With fish in the tank during establishing all of your bacteria or cycling, the focus HAS to shift to maintaining the safety of the fish. Not to establishing the cycle or speeding it along. If water changes delay the cycle, then it just delays it. It doesn't stop it. Do what you need to save the fish....the cycle will eventually take care of itself. 

In that size tank the initial 4 fish would have been more than enough to get the cycle going and complete. Cycles with fish can take up to 8wks...mine was done in 5 (last time I used fish anyway).

If your ammonia levels are still up around 4, I would be doing daily 50% water changes until you got it at 1 or below. A resonable goal is to try and maintain that level. Same value applies for nitrites if and when they start to show. 

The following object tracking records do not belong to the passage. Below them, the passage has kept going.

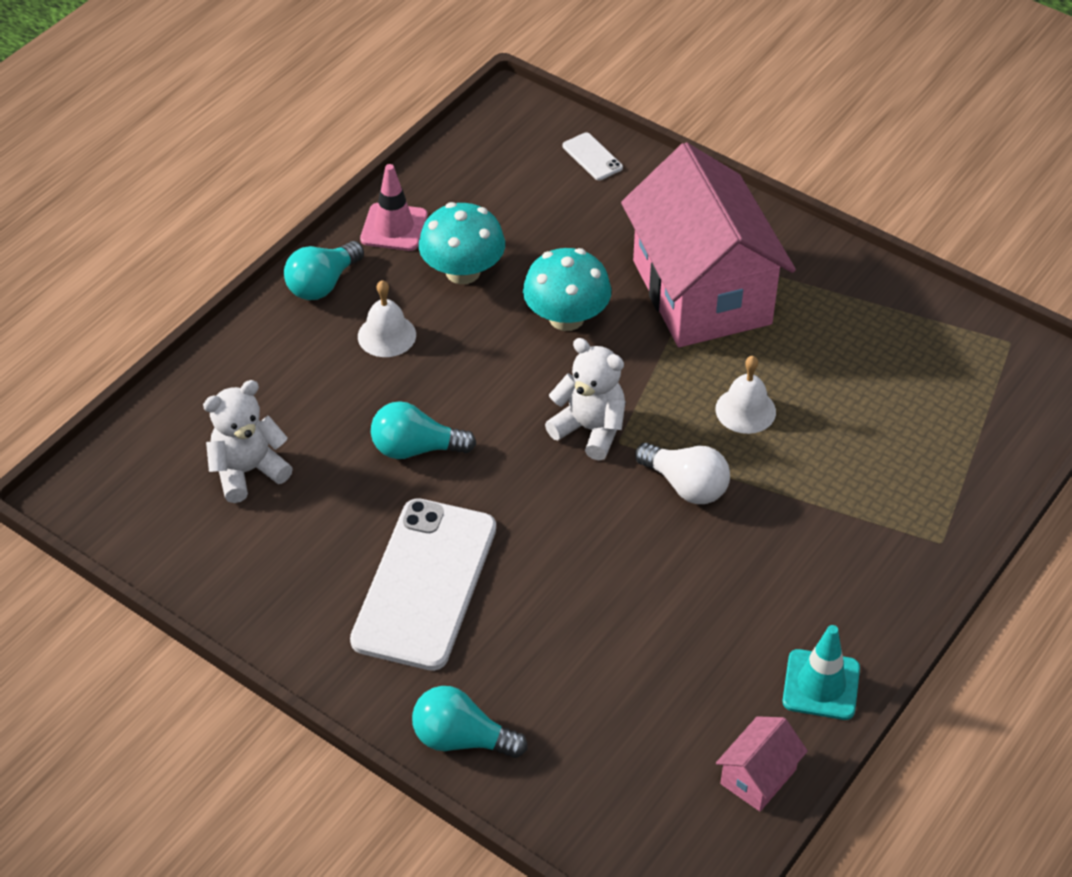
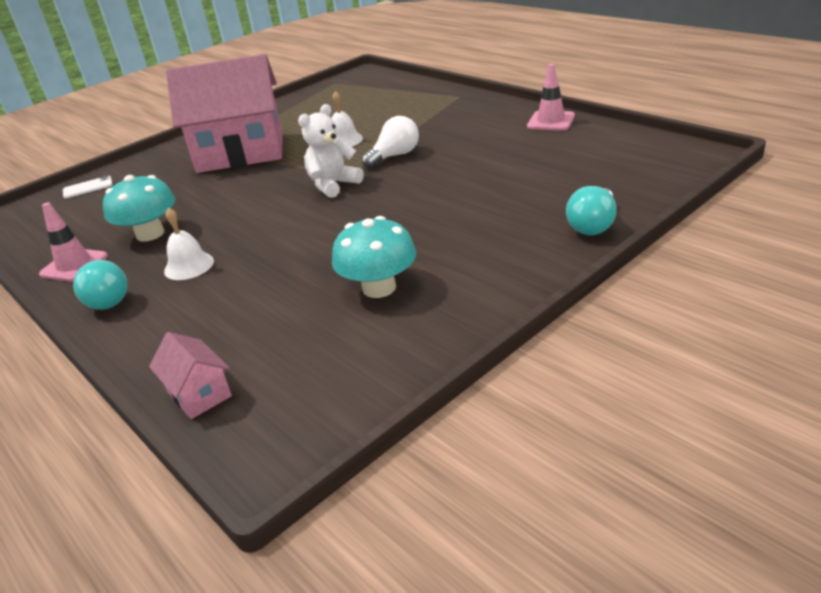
camera: 75 degrees left, 15 degrees down
white teddy bear [203,380,293,503] -> none
white phone [350,498,496,671] -> none
turquoise light bulb [371,401,476,459] -> none
turquoise mushroom [523,248,611,331] -> turquoise mushroom moved to [332,216,416,298]
pink house [716,716,808,811] -> pink house moved to [149,332,232,419]
turquoise traffic cone [782,625,860,720] -> pink traffic cone [527,64,575,131]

Hard to decipher your plan with so many different recommendations. Bottom line is your fish won't last too long in high levels of ammonia....only one way to reduce it at a speed that your fish need. Also, DO NOT PUT IN ANY AMMONIA BLOCK CHEMICALS!!


----------



## peteyboyny (Oct 18, 2010)

here's some info I found that explains cycling pretty good. makes the whole process a little easier to understand and between the info everyone else has posted maybe you can save your fish. good luck.
Tips for Cycling Your New Aquarium - The First Tank Guide - Getting Your Fish Tank Up and Running with Minimal Headaches


----------



## fishymom (Jan 27, 2011)

Thank you for all the advice. My ammonia level remains at 4.0ppm as of this afternoon. So I did a water change. I did not vaccum the gravel. I added some plants also. There are no nitrites or nitrates so far. I will continue to be patient and give updates.:goldfish:


----------